El recién pasado 22 de abril celebramos el Día Internacional de la Madre Tierra, en medio de una crisis climática desatada, donde es urgente desarrollar medidas de “mitigación y adaptación” al cambio climático y al calentamiento global, producto del creciente aumento de gases de efecto invernadero en la atmósfera, generando importantes problemáticas -debido entre otras cosas al déficit hídrico-, no solo para nuestro territorio nacional, sino que en todo el mundo. Esto sin duda afecta gravemente a la calidad de vida de todos los seres que habitan el planeta y por supuesto de los seres humanos. Y es justamente en los tiempos que corren, donde más atención deberíamos poner en los ecosistemas de humedales continentales palustres como las turberas, que nos ayudan a disminuir estos efectos en la Tierra.
Bien sabemos que en Chiloé no existen grandes reservas de agua en estado sólido, como los glaciares con nieve de la Cordillera de Los Andes que encontramos en el continente. Por lo que las únicas reservas de agua dulce que nutren las napas subterráneas cada año son justamente los ecosistemas de bosques y humedales, gracias a las cuales podemos obtener este elemento vital durante las temporadas estivales, cuando hay mayor escasez del recurso hídrico. Y en particular, los principales receptores de agua del archipiélago de Chiloé son las turberas debido a que tienen la propiedad de poder absorber agua lluvia durante el invierno, para conservarla y entregarla a los sistemas acuíferos de manera paulatina en verano. Esto gracias a diversas asociaciones de plantas como el Musgo Sphagnum “pompón” que se convierten en verdaderas esponjas capaces de absorber hasta 20 veces su peso en agua, comportándose como grandes “glaciares” de color verde-rojizo.

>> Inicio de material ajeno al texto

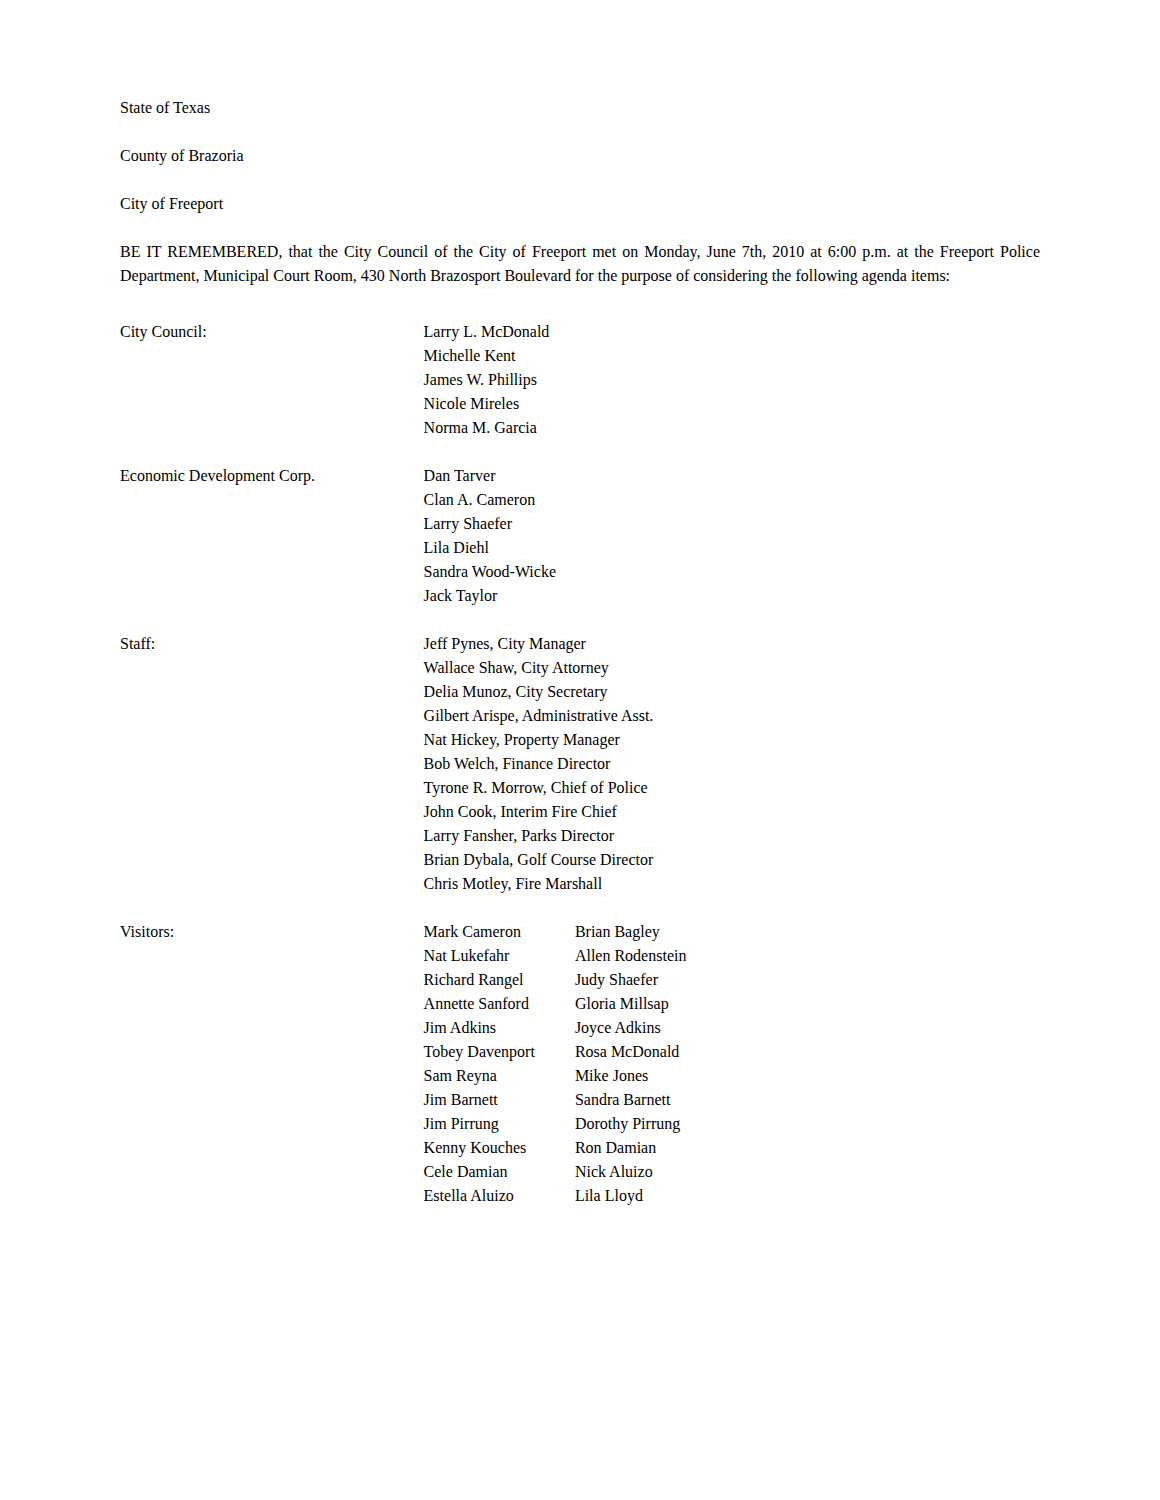State of Texas
County of Brazoria
City of Freeport
BE IT REMEMBERED, that the City Council of the City of Freeport met on Monday, June 7th, 2010 at 6:00 p.m. at the Freeport Police Department, Municipal Court Room, 430 North Brazosport Boulevard for the purpose of considering the following agenda items:
| City Council: | Larry L. McDonald Michelle Kent James W. Phillips Nicole Mireles Norma M. Garcia |
| Economic Development Corp. | Dan Tarver Clan A. Cameron Larry Shaefer Lila Diehl Sandra Wood-Wicke Jack Taylor |
| Staff: | Jeff Pynes, City Manager Wallace Shaw, City Attorney Delia Munoz, City Secretary Gilbert Arispe, Administrative Asst. Nat Hickey, Property Manager Bob Welch, Finance Director Tyrone R. Morrow, Chief of Police John Cook, Interim Fire Chief Larry Fansher, Parks Director Brian Dybala, Golf Course Director Chris Motley, Fire Marshall |
| Visitors: | / Mark Cameron / Brian Bagley / / Nat Lukefahr / Allen Rodenstein / / Richard Rangel / Judy Shaefer / / Annette Sanford / Gloria Millsap / / Jim Adkins / Joyce Adkins / / Tobey Davenport / Rosa McDonald / / Sam Reyna / Mike Jones / / Jim Barnett / Sandra Barnett / / Jim Pirrung / Dorothy Pirrung / / Kenny Kouches / Ron Damian / / Cele Damian / Nick Aluizo / / Estella Aluizo / Lila Lloyd / |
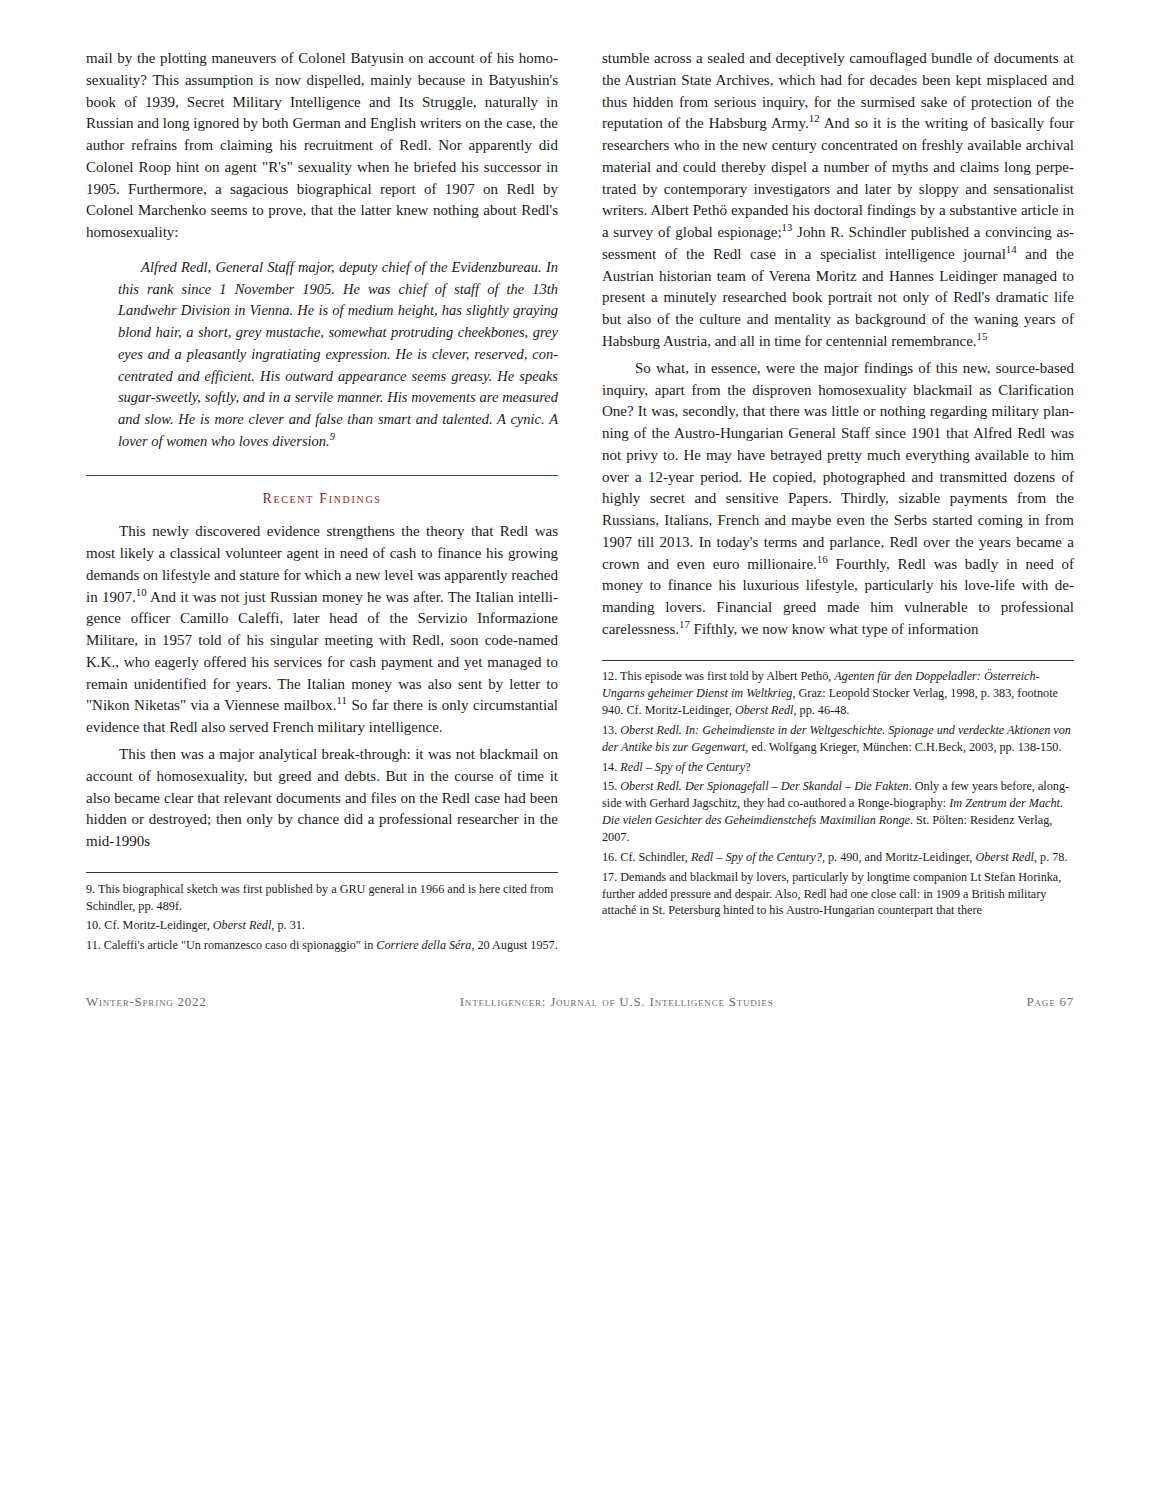mail by the plotting maneuvers of Colonel Batyusin on account of his homosexuality? This assumption is now dispelled, mainly because in Batyushin's book of 1939, Secret Military Intelligence and Its Struggle, naturally in Russian and long ignored by both German and English writers on the case, the author refrains from claiming his recruitment of Redl. Nor apparently did Colonel Roop hint on agent "R's" sexuality when he briefed his successor in 1905. Furthermore, a sagacious biographical report of 1907 on Redl by Colonel Marchenko seems to prove, that the latter knew nothing about Redl's homosexuality:
Alfred Redl, General Staff major, deputy chief of the Evidenzbureau. In this rank since 1 November 1905. He was chief of staff of the 13th Landwehr Division in Vienna. He is of medium height, has slightly graying blond hair, a short, grey mustache, somewhat protruding cheekbones, grey eyes and a pleasantly ingratiating expression. He is clever, reserved, concentrated and efficient. His outward appearance seems greasy. He speaks sugar-sweetly, softly, and in a servile manner. His movements are measured and slow. He is more clever and false than smart and talented. A cynic. A lover of women who loves diversion.9
Recent Findings
This newly discovered evidence strengthens the theory that Redl was most likely a classical volunteer agent in need of cash to finance his growing demands on lifestyle and stature for which a new level was apparently reached in 1907.10 And it was not just Russian money he was after. The Italian intelligence officer Camillo Caleffi, later head of the Servizio Informazione Militare, in 1957 told of his singular meeting with Redl, soon code-named K.K., who eagerly offered his services for cash payment and yet managed to remain unidentified for years. The Italian money was also sent by letter to "Nikon Niketas" via a Viennese mailbox.11 So far there is only circumstantial evidence that Redl also served French military intelligence.
This then was a major analytical break-through: it was not blackmail on account of homosexuality, but greed and debts. But in the course of time it also became clear that relevant documents and files on the Redl case had been hidden or destroyed; then only by chance did a professional researcher in the mid-1990s
9. This biographical sketch was first published by a GRU general in 1966 and is here cited from Schindler, pp. 489f.
10. Cf. Moritz-Leidinger, Oberst Redl, p. 31.
11. Caleffi's article "Un romanzesco caso di spionaggio" in Corriere della Séra, 20 August 1957.
stumble across a sealed and deceptively camouflaged bundle of documents at the Austrian State Archives, which had for decades been kept misplaced and thus hidden from serious inquiry, for the surmised sake of protection of the reputation of the Habsburg Army.12 And so it is the writing of basically four researchers who in the new century concentrated on freshly available archival material and could thereby dispel a number of myths and claims long perpetrated by contemporary investigators and later by sloppy and sensationalist writers. Albert Pethö expanded his doctoral findings by a substantive article in a survey of global espionage;13 John R. Schindler published a convincing assessment of the Redl case in a specialist intelligence journal14 and the Austrian historian team of Verena Moritz and Hannes Leidinger managed to present a minutely researched book portrait not only of Redl's dramatic life but also of the culture and mentality as background of the waning years of Habsburg Austria, and all in time for centennial remembrance.15
So what, in essence, were the major findings of this new, source-based inquiry, apart from the disproven homosexuality blackmail as Clarification One? It was, secondly, that there was little or nothing regarding military planning of the Austro-Hungarian General Staff since 1901 that Alfred Redl was not privy to. He may have betrayed pretty much everything available to him over a 12-year period. He copied, photographed and transmitted dozens of highly secret and sensitive Papers. Thirdly, sizable payments from the Russians, Italians, French and maybe even the Serbs started coming in from 1907 till 2013. In today's terms and parlance, Redl over the years became a crown and even euro millionaire.16 Fourthly, Redl was badly in need of money to finance his luxurious lifestyle, particularly his love-life with demanding lovers. Financial greed made him vulnerable to professional carelessness.17 Fifthly, we now know what type of information
12. This episode was first told by Albert Pethö, Agenten für den Doppeladler: Österreich-Ungarns geheimer Dienst im Weltkrieg, Graz: Leopold Stocker Verlag, 1998, p. 383, footnote 940. Cf. Moritz-Leidinger, Oberst Redl, pp. 46-48.
13. Oberst Redl. In: Geheimdienste in der Weltgeschichte. Spionage und verdeckte Aktionen von der Antike bis zur Gegenwart, ed. Wolfgang Krieger, München: C.H.Beck, 2003, pp. 138-150.
14. Redl – Spy of the Century?
15. Oberst Redl. Der Spionagefall – Der Skandal – Die Fakten. Only a few years before, alongside with Gerhard Jagschitz, they had co-authored a Ronge-biography: Im Zentrum der Macht. Die vielen Gesichter des Geheimdienstchefs Maximilian Ronge. St. Pölten: Residenz Verlag, 2007.
16. Cf. Schindler, Redl – Spy of the Century?, p. 490, and Moritz-Leidinger, Oberst Redl, p. 78.
17. Demands and blackmail by lovers, particularly by longtime companion Lt Stefan Horinka, further added pressure and despair. Also, Redl had one close call: in 1909 a British military attaché in St. Petersburg hinted to his Austro-Hungarian counterpart that there
Winter-Spring 2022
Intelligencer: Journal of U.S. Intelligence Studies
Page 67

Pese a estar clara la necesidad de conservación, pareciera que la nueva Ley Sobre Protección Ambiental de Turberas, promulgada el 10 de abril del presente, no se ha hecho cargo totalmente del grave impacto ambiental que implica la intervención en estos ecosistemas, si consideramos la delicada relación que existe entre la protección de la turba y la remoción de la cobertura vegetal que brindan las turberas. Sobre todo porque la protección efectiva del agua depende del conocimiento de los procesos de regeneración vegetal que es el tiempo que demoran las especies en volver a cumplir el mismo rol en un ecosistema y de la formación de suelos como la turba, que responden a la acumulación de materia orgánica muerta en proceso de descomposición, proveniente de plantas especialmente adaptadas para sobrevivir en condiciones saturadas de agua, con falta de oxígeno y una alta acidez. Para lograr un espesor de esta turba de entre 10 a 50 centímetros, se requiere por lo menos unos cien años. Por ello en estos momentos podríamos estar en presencia aún de ecosistemas ancestrales en algunos casos con más de mil años de antigüedad.
Entonces estamos frente a una única gran oportunidad como país, de generar un real aporte a la “mitigación” al cambio climático mediante la disminución del efecto invernadero, evitando la incorporación de oxígeno al subsuelo o turba, producto del drenaje y explotación de las turberas, lo cual provoca la acción de organismos descomponedores en el sistema anaeróbico, e inicia la emisión de gases de efectos invernadero a la atmosfera.
Además, de una oportunidad para la “adaptación” de los efectos de esta gran crisis hídrica, permitiendo a las comunidades la obtención de agua sin tener que recurrir a esfuerzos externos de los gobiernos locales, con grandes costos económicos y sociales, tanto para la salud de las personas como para la seguridad alimentaria, que nos obliga cada año a tener que transportar agua, para abastecer a las comunidades locales y mantener los procesos productivos básicos.
En definitiva, esperemos que la recién promulgada “Ley de Turberas” no nos obligue a tener que dar explicaciones a las generaciones futuras en los próximos años, sobre “por qué sabiendo las consecuencias, no hicimos nada para impedir la explotación de las turberas…”.